We trained our model on two standard datasets for the task—the Switchboard Dialogue Act Corpus (SwDA) consisting of 43 classes, and the 5-class version of the ICSI Meeting Recorder Dialogue Act Corpus (MRDA) corpus. We used the same method to evaluate our system on these datasets as Lee and Dernoncourt (2016).
What we found
Once the models were trained, we tested them on a set of conversations in the dataset that the model had not yet seen. We found that the model outperformed leading models on the Switchboard dataset, and came quite close to being the best on MRDA. Experimenting with different ways of learning an utterance representation led to many insights about conversational understanding. One is that conversations are contextual—a system is highly empowered by seeing what has been said before, and performs much better when it properly learns the progression of a conversation. Another is that conversations are noisy. This makes them hard to understand, especially if they are long since the context cannot be modeled appropriately. This calls for more robust modeling techniques. And another is that conversations have a hierarchical dependency—representations learned at the utterance level can affect what the system models at the conversation level.
Dialogue Act Classification is just the first step. There’s a lot more work to be done in understanding conversations and a lot of exciting applications for a system that can reliably classify dialogue acts in a conversation. One day, a system like this could not only tell you how a conversation is going but also help you understand what is being said, and how to craft an appropriate response to what is being said — leading to higher quality conversations.

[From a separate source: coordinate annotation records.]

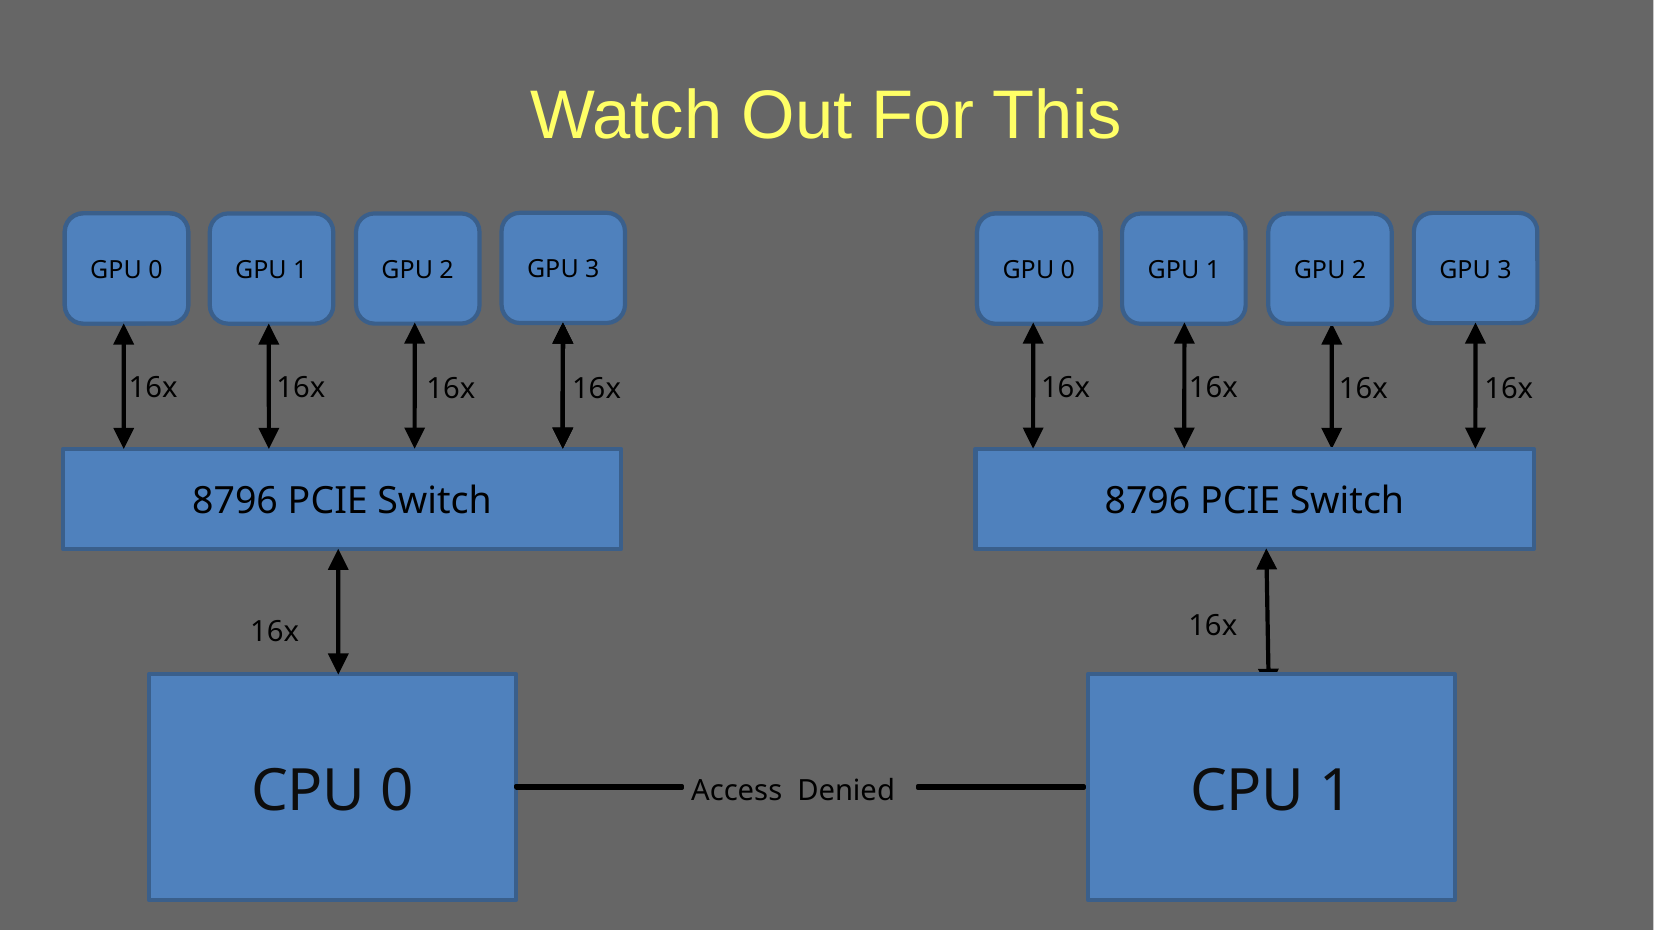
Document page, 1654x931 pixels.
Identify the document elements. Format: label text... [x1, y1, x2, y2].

text_box 16x [261, 361, 266, 411]
text_box 16x [113, 360, 121, 411]
text_box GPU 1 [1122, 213, 1246, 324]
text_box 16x [1187, 361, 1254, 412]
text_box GPU 1 [209, 213, 334, 324]
text_box 16x [1173, 598, 1253, 649]
text_box 16x [1469, 361, 1473, 412]
text_box GPU 0 [64, 213, 189, 324]
text_box GPU 0 [977, 213, 1101, 324]
text_box GPU 3 [501, 212, 626, 324]
text_box CPU 0 [148, 674, 517, 900]
text_box 16x [1026, 360, 1031, 411]
title Watch Out For This [82, 36, 1571, 193]
text_box 16x [126, 360, 194, 411]
text_box GPU 2 [356, 213, 480, 324]
text_box Access Denied [676, 761, 938, 824]
text_box 8796 PCIE Switch [62, 448, 622, 549]
text_box 16x [271, 361, 342, 411]
text_box 16x [565, 361, 637, 412]
text_box GPU 2 [1268, 213, 1392, 324]
text_box 16x [235, 604, 315, 655]
text_box 16x [1036, 360, 1106, 411]
text_box 8796 PCIE Switch [975, 448, 1534, 549]
text_box CPU 1 [1087, 674, 1456, 900]
text_box GPU 3 [1413, 212, 1538, 324]
text_box 16x [1174, 361, 1182, 412]
text_box 16x [417, 361, 492, 412]
text_box 16x [1324, 361, 1404, 412]
text_box 16x [1478, 361, 1550, 412]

As for Grammarly, this work is yet another step toward our vision of creating a comprehensive communication assistant that helps you understand another person’s message, and have your message be understood just as intended.

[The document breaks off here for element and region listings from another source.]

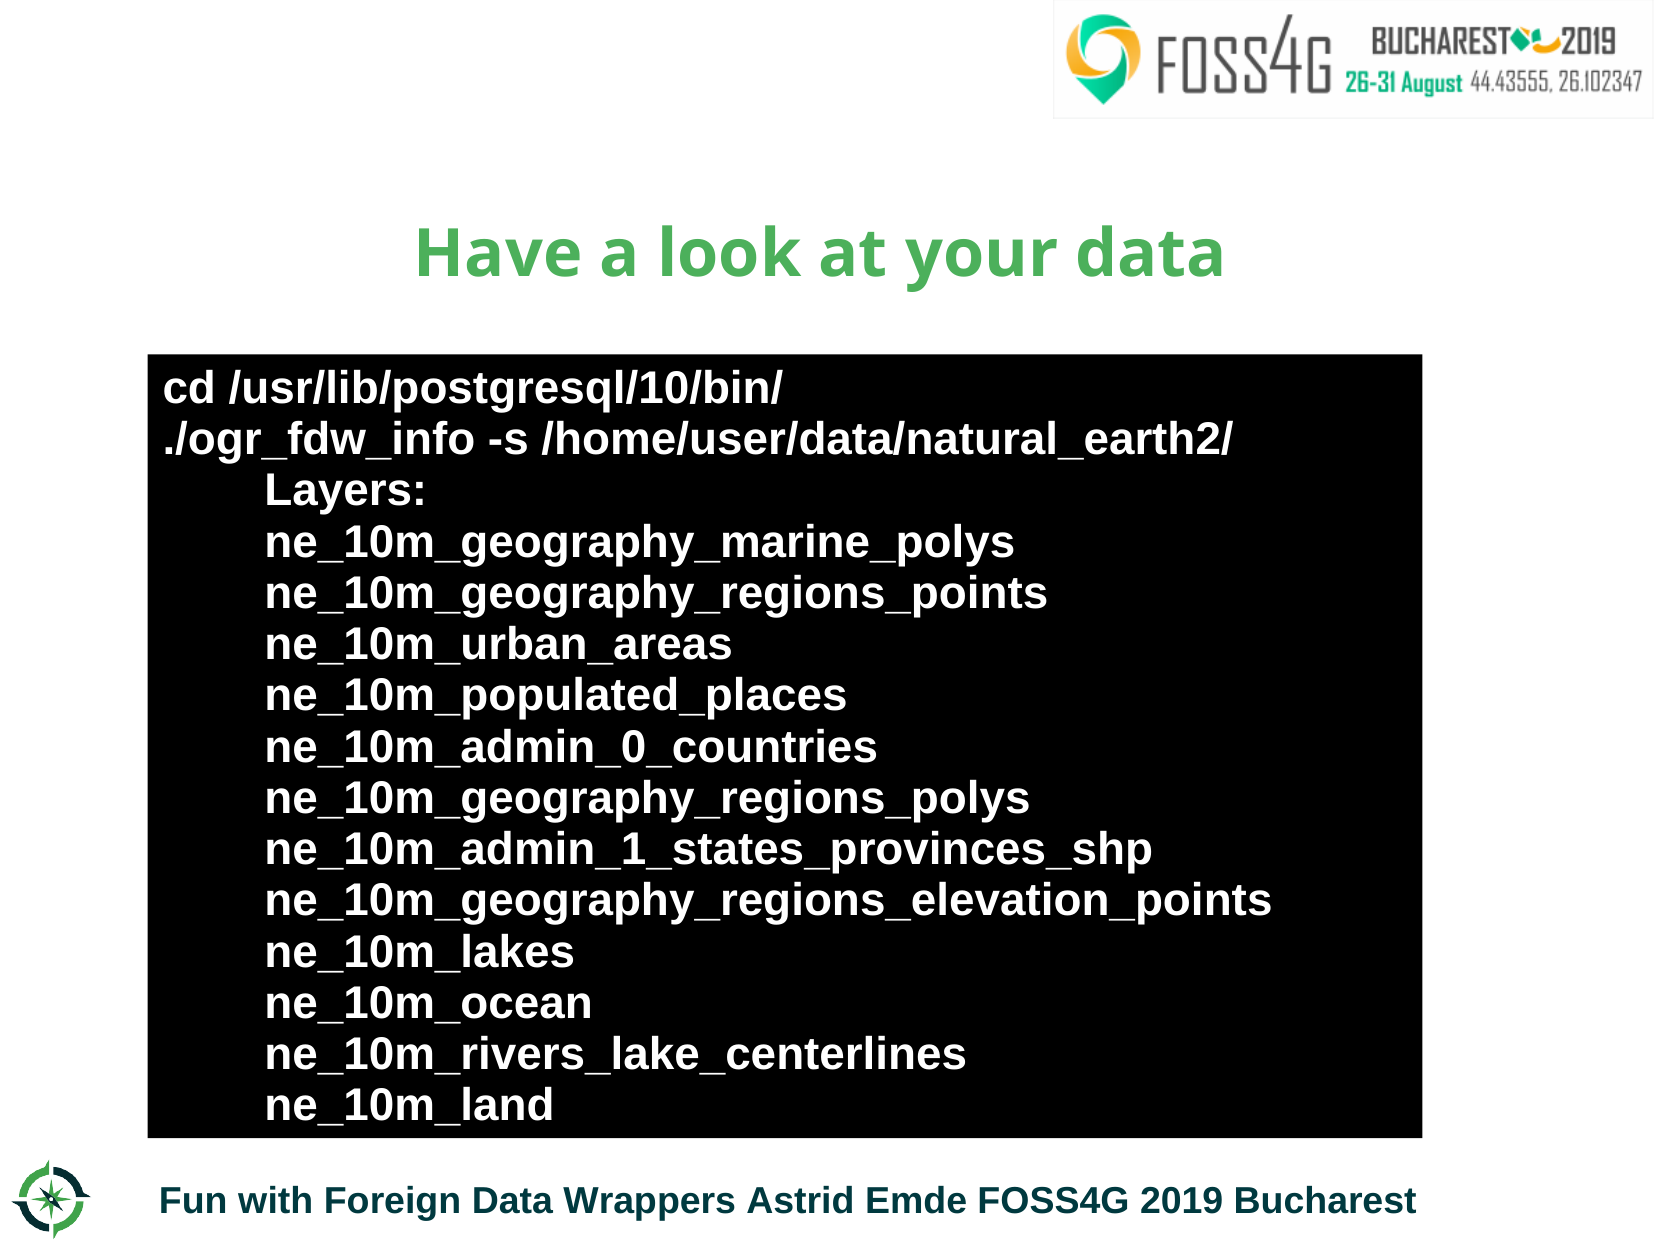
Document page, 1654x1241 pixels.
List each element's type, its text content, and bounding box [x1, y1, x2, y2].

picture [1053, 0, 1654, 119]
picture [10, 1158, 92, 1240]
text_box cd /usr/lib/postgresql/10/bin/ ./ogr_fdw_info -s /home/user/data/natural_earth2/ Layers: ne_10m_geography_marine_polys ne_10m_geography_regions_points ne_10m_urban_areas ne_10m_populated_places ne_10m_admin_0_countries ne_10m_geography_regions_polys ne_10m_admin_1_states_provinces_shp ne_10m_geography_regions_elevation_points ne_10m_lakes ne_10m_ocean ne_10m_rivers_lake_centerlines ne_10m_land [147, 354, 1423, 1139]
title Have a look at your data [76, 177, 1565, 325]
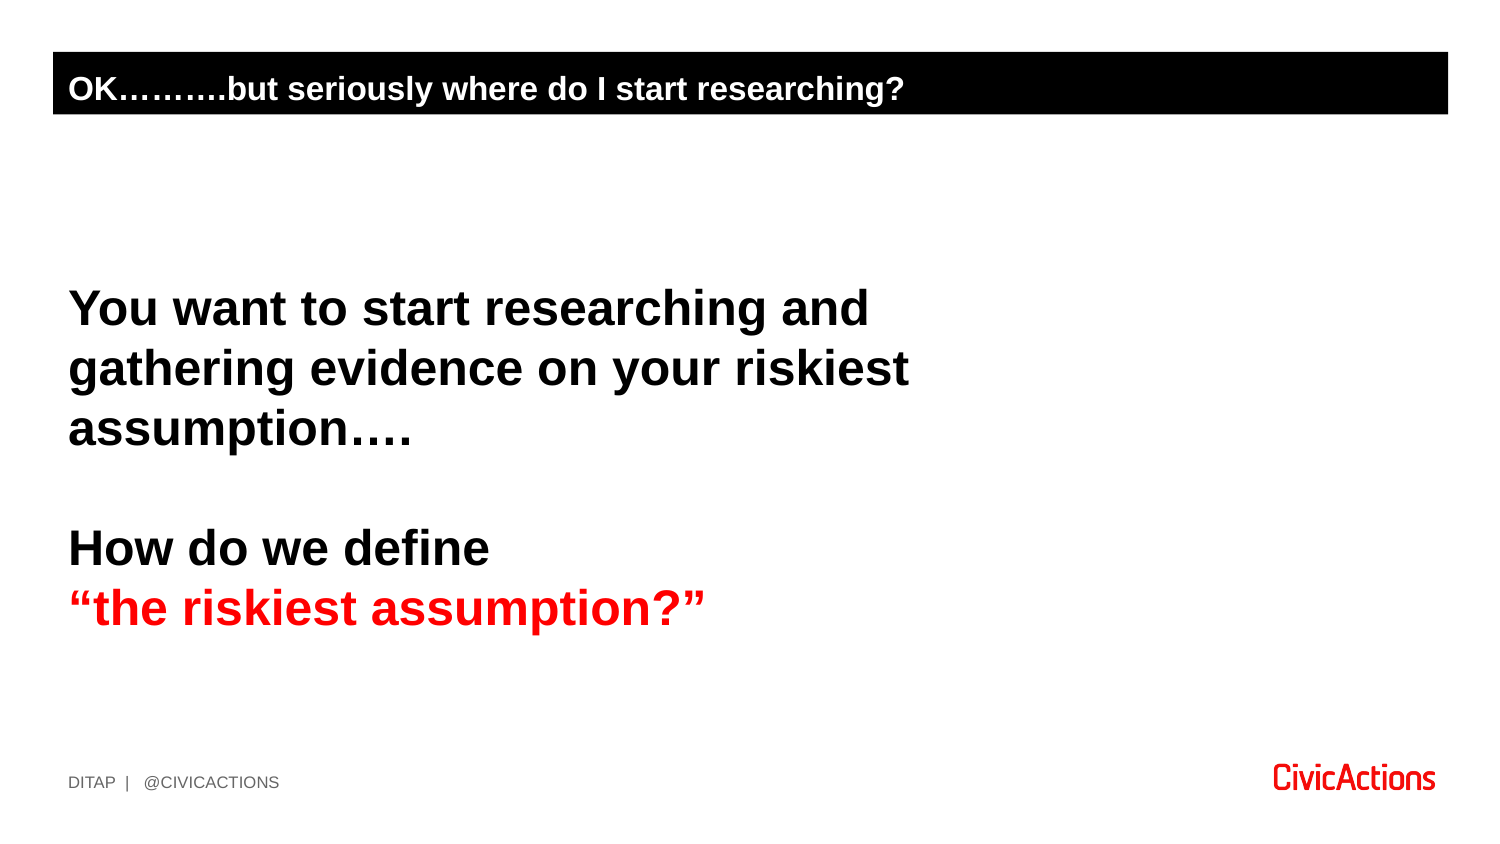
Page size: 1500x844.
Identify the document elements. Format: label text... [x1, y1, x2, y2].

Vipul Raheja is a research scientist at Grammarly. Joel Tetreault is the director of research at Grammarly. They will be presenting this research at the 2019 Annual Conference of the North American Chapter of the Association for Computational Linguistics in Minneapolis, June 2–7, 2019. The accompanying research paper, entitled “Dialogue Act Classification with Context-Aware Self-Attention,” will be published in the Proceedings of the NAACL.